» Exercise brief:
Word for word, retype each record shown below.

» Material provided:
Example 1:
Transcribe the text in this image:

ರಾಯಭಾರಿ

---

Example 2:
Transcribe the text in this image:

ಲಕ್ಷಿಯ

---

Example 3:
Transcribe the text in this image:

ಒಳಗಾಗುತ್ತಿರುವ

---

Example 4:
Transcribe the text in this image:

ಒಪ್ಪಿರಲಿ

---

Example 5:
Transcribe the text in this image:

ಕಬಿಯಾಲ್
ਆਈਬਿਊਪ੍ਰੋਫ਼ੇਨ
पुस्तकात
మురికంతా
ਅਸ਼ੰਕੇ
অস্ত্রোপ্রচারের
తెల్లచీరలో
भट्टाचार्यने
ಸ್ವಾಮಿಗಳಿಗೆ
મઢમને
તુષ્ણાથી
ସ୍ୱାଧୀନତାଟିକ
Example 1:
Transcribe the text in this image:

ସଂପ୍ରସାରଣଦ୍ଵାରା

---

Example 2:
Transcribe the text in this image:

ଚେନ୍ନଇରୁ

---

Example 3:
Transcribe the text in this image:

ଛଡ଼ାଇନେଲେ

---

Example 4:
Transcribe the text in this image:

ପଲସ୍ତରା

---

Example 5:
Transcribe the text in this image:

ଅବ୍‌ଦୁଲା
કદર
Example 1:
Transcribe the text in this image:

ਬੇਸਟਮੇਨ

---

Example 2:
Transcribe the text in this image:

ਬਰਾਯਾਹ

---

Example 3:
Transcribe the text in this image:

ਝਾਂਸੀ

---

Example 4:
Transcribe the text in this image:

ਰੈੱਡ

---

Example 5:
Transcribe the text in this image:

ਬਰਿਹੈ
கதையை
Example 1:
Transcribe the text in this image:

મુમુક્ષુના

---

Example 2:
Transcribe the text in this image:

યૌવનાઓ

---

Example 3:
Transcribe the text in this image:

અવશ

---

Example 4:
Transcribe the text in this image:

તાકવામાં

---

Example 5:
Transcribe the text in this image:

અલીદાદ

» Exercise result:
Example 1:
Transcribe the text in this image:

ರಾಯಭಾರಿ

---

Example 2:
Transcribe the text in this image:

ಲಕ್ಷಿಯ

---

Example 3:
Transcribe the text in this image:

ಒಳಗಾಗುತ್ತಿರುವ

---

Example 4:
Transcribe the text in this image:

ಒಪ್ಪಿರಲಿ

---

Example 5:
Transcribe the text in this image:

ಕಬಿಯಾಲ್
ਆਈਬਿਊਪ੍ਰੋਫ਼ੇਨ
पुस्तकात
మురికంతా
ਅਸ਼ੰਕੇ
অস্ত্রোপ্রচারের
తెల్లచీరలో
भट्टाचार्यने
ಸ್ವಾಮಿಗಳಿಗೆ
મઢમને
તુષ્ણાથી
ସ୍ୱାଧୀନତାଟିକ
Example 1:
Transcribe the text in this image:

ସଂପ୍ରସାରଣଦ୍ଵାରା

---

Example 2:
Transcribe the text in this image:

ଚେନ୍ନଇରୁ

---

Example 3:
Transcribe the text in this image:

ଛଡ଼ାଇନେଲେ

---

Example 4:
Transcribe the text in this image:

ପଲସ୍ତରା

---

Example 5:
Transcribe the text in this image:

ଅବ୍‌ଦୁଲା
કદર
Example 1:
Transcribe the text in this image:

ਬੇਸਟਮੇਨ

---

Example 2:
Transcribe the text in this image:

ਬਰਾਯਾਹ

---

Example 3:
Transcribe the text in this image:

ਝਾਂਸੀ

---

Example 4:
Transcribe the text in this image:

ਰੈੱਡ

---

Example 5:
Transcribe the text in this image:

ਬਰਿਹੈ
கதையை
Example 1:
Transcribe the text in this image:

મુમુક્ષુના

---

Example 2:
Transcribe the text in this image:

યૌવનાઓ

---

Example 3:
Transcribe the text in this image:

અવશ

---

Example 4:
Transcribe the text in this image:

તાકવામાં

---

Example 5:
Transcribe the text in this image:

અલીદાદ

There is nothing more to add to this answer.